Sur le plan biologique :

– déshydratation intracellulaire ;

– déshydratation extracellulaire.

→ Quelles sont les conséquences et complications ; ?

– perte accrue de la sensation de la soif ;

– plus la déshydratation s’installe, plus la personne âgée ne ressent que tardivement le besoin de boire ;

– aggravation de broncho-pneumopathie par diminution des sécrétions bronchiques ;

– surinfection ;

– état fébrile ;

– escarres, le manque d’eau entraînant une perte d’élasticité de la peau ;

– chutes avec malaises par hypotension orthostatique = risque de fractures ;

– certaines de ces complications peuvent conduire au décès de la personne âgée.

Conséquences neurologiques :

– altération du niveau de conscience, confusion, déclin cognitif, déclin fonctionnel ;

– complication neuro-ischémique, hémiplégie, coma.

Conséquences cardio-vasculaires :

– infarctus, phlébite, accidents thromboemboliques artériels et veineux, embolie pulmonaire.

Conséquences rénales :

– insuffisance rénale aiguë, infection urinaire.

4. EN PRATIQUE : TRAITER LA DÉSHYDRATATION

Traitement préventif (rôle propre de l’IDE)

→ Prévenir la perdition anormale de liquide :

– Détection des situations à risque : altération au niveau cérébral, état délirant…

– Pour les détecter, il faut faire une évaluation personnalisée des capacités physiques et psychiques de la personne âgée.

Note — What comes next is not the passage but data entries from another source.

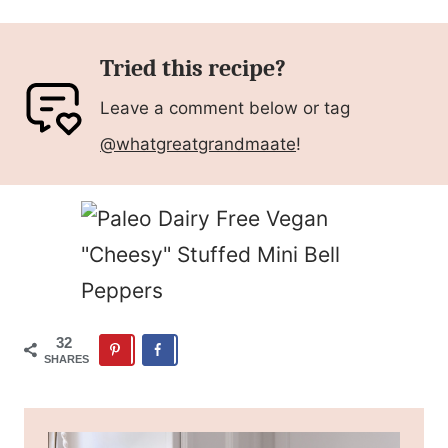
Tried this recipe?
Leave a comment below or tag
@whatgreatgrandmaate
!
32
SHARES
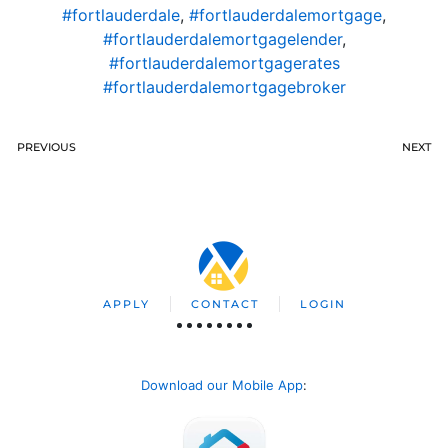
#fortlauderdale
,
#fortlauderdalemortgage
,
#fortlauderdalemortgagelender
,
#fortlauderdalemortgagerates
#fortlauderdalemortgagebroker
PREVIOUS
NEXT
APPLY
CONTACT
LOGIN
Download our Mobile App
:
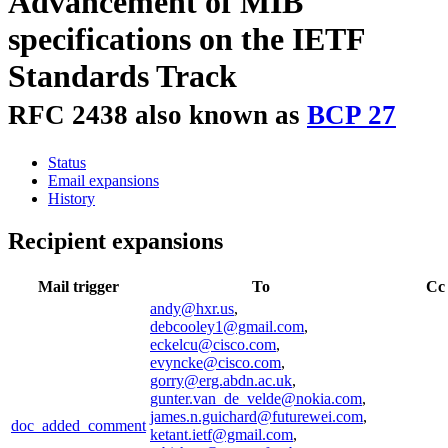
Advancement of MIB
specifications on the IETF
Standards Track
RFC 2438 also known as
BCP 27
Status
Email expansions
History
Recipient expansions
Mail trigger
To
Cc
andy@hxr.us
,
debcooley1@gmail.com
,
eckelcu@cisco.com
,
evyncke@cisco.com
,
gorry@erg.abdn.ac.uk
,
gunter.van_de_velde@nokia.com
,
james.n.guichard@futurewei.com
,
doc_added_comment
ketant.ietf@gmail.com
,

→ Détection des facteurs d’aggravation :

– Diminution de l’absorption = anorexie

– Augmentation des pertes liquidiennes = hypersudation, laxatif, diurétique…

→ Action de prévention :

– Donner un apport liquidien de 1,5 à 2 litres/jour.

– Augmenter l’apport d’aliments riches en eau.

– Programmer des apports en petite quantité mais fréquents.

– Augmenter les apports en eau si température extérieure élevée ou si chauffage, si fièvre, si patient sous traitement tel que diurétique ou laxatif.

– Inciter la personne âgée à boire en lui donnant des boissons diversifiées, adaptées à ses goûts.

– Donner de l’eau gélifiée en cas de troubles de la déglutition.

– Veiller à laisser le verre et la carafe à portée de main.

– Remplir souvent le verre de la personne âgée et la faire boire si nécessaire au cours de la journée, car elle n’y pense pas.

– Travailler en collaboration avec l’ergothérapeute pour pallier les difficultés du patient (verre spécial, canard avec bec…).

– Mesurer les quantités absorbées.

– Surveiller le poids régulièrement.

– Surveiller la concentration et le volume des urines.

– Surveiller l’état de la muqueuse buccale (spray buccal, glaçons, soins de bouche si nécessaire).

– Eduquer et informer la personne âgée et son entourage sur l’importance de l’hydratation. Si, malgré toutes ces actions, le patient ne boit pas ou peu, le signaler au médecin.

Traitement curatif (rôle IDE sur prescription)

→ Savoir évaluer la déshydratation par la mesure du poids et l’étude du bilan des entrées et sorties des liquides.

→ Réhydrater progressivement la personne âgée en plusieurs jours.

Si elle est faiblement déshydratée :

– Réhydratation par voie orale, sous-cutanée (face extérieure de la cuisse)

Si elle est fortement déshydratée :

– Réhydratation par voie sous-cutanée, IV, orale.

Parfois, on a recours à la réhydratation par la pose de sondes gastriques en cas de reflux ou de fausse route.

→ Surveiller les effets de la réhydratation :

– Disparition des signes cliniques.

– Diurèse abondante.

– Normalisation du bilan sanguin.

→ Trouver la/les cause(s) de déshydratation :

Arrêter le médicament qui entraîne la déshydratation en cas dedéshydratation iatrogène.